Joe Crawford
Web Developer
I think in HTML and dream in JavaScript.
If I had any style I'd use CSS.

email: joe@artlung.com · twitter: @artlung
San Diego · California · USA

That’s what the web is to me

You may have noticed that the masthead of my website has been updated with a new header. It has a nice background image that looks like this:

20160920

Or rather, you would have noticed it if you were visiting my site on a regular basis. That’s okay, lately I haven’t visited often either.

I do customized headers for the site periodically. At the time of this writing there are 101 of them. The first one was made in January of the year 2000. The latest one the other day. 101 in 16 years for a an average rate of about 6 per year. Some years less than others. The years after my mother died, far less. It’s interesting to see the changes in my life affect the amount of effort I put into this personal website.

But I’m still a believer in the web. The “indie web” some call it now. I’ve had a personal website in one form or another for 20 years. I registered “artlung.com” for the first time January 30, 1997. That sounds right and sure sounds like a long time ago.

And yet it’s all quite finite. The state of the world. The state of US politics. It’s all quite a lot to bear. So diversions like this are enjoyable. I’ve let too many projects of mine go fallow for too long. It’s okay to take time off, but right now, this historical moment seems like a good time to remember the power of personal publishing.
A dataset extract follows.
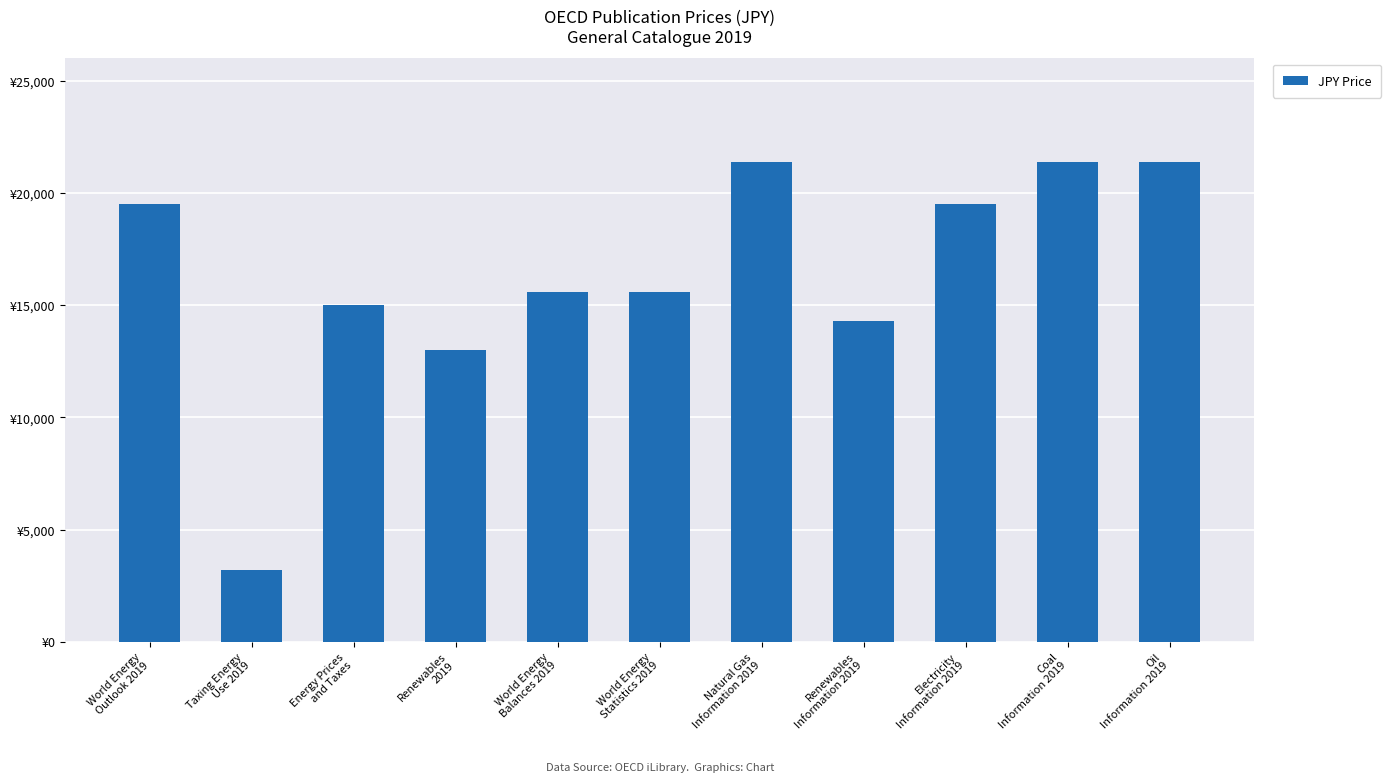

What is the greatest value displayed?

21400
It’s time to take control of the many and various abilities to communicate to the world. I’m tired of every mechanism we have to talk to people filtered through entities who can censor us. I’m tired of moderating my voice through Facebook and Twitter because of community standards.
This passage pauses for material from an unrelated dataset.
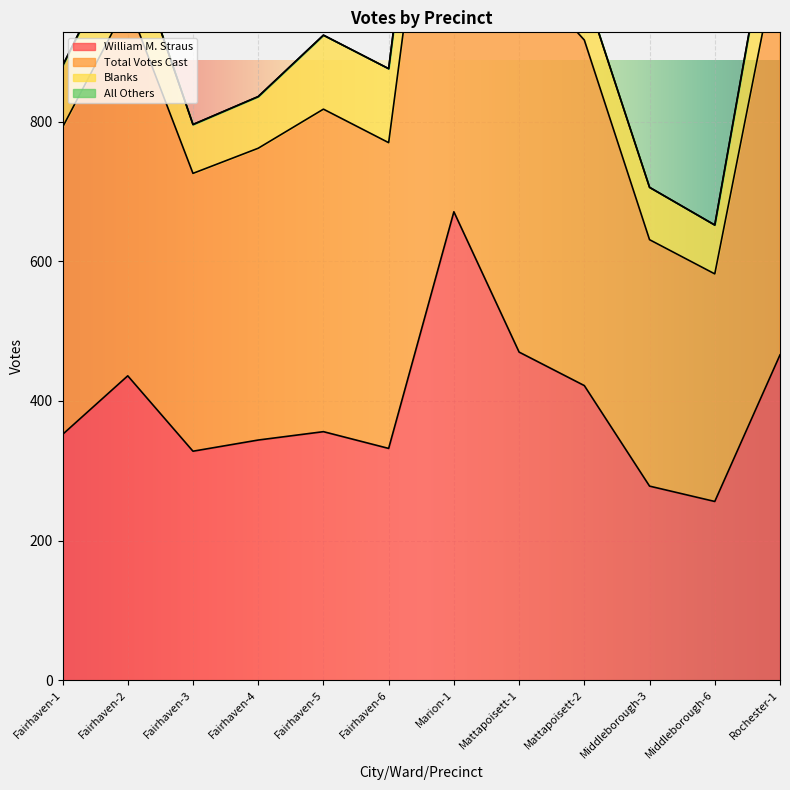

Is it true that William M. Straus equals 566 at Fairhaven-6?

False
The net was once a bastion of free speech. Now I hear every other day about a person whose posts were taken down on Instagram. Accounts suspended for posting about police violence or a nipple. I’m tired of trolls and odious persons who make every space troll-space, insulting, making threats and threads of murder, rape and mayhem in response to people just trying to say their peace in this world. And I suppose mechanisms which take down posts and suspend accounts are intended to make this online space more livable. But in truth the world is not better off when we are afraid all the time to speak our peace. The world is worse.

Free expression is a human right. It’s a basic part of human dignity. But it’s rather higher up the ladder of the “hierarchy of needs.” It’s hard to take “free expression” seriously when people can’t find a decent wage-paying job.

But maybe free expression can save us? Maybe the tools we have at our disposal to tell our truth are the pathway to make the world a better place? People need human connection. Thomas P.M. Barnett wrote a book a few years ago and stressed the idea of “connectivity” as being crucial for nations to have prosperity. I remember many of his talks, all online, and in them he would use the phrase “disconnectedness defines danger.”

This phrase applies to people too. I think about the hard times in my life, and what kept me from destruction were those people who reached out to me to be there for me. Connection is the whole ball game.

And the indie web is a way to do that. It’s not the only thing out there, but it’s an important thing. I think it can bridge the gaps between people. Between people who are angry at each other, even.

I was going to talk about the changes I made to my headers archive page but maybe it’s not the interesting part of what I’m thinking about this morning. The source code is free for the viewing. You can view source on the HTML, and JavaScript, and the style sheets and have it and make your own thing if you want. That’s what the web is to me. It’s neat and connects people.

headers-2016

I’m not sure any of this makes sense but here at 4:44am, it’s what’s on my mind.

Thanks for your kind and considered attention.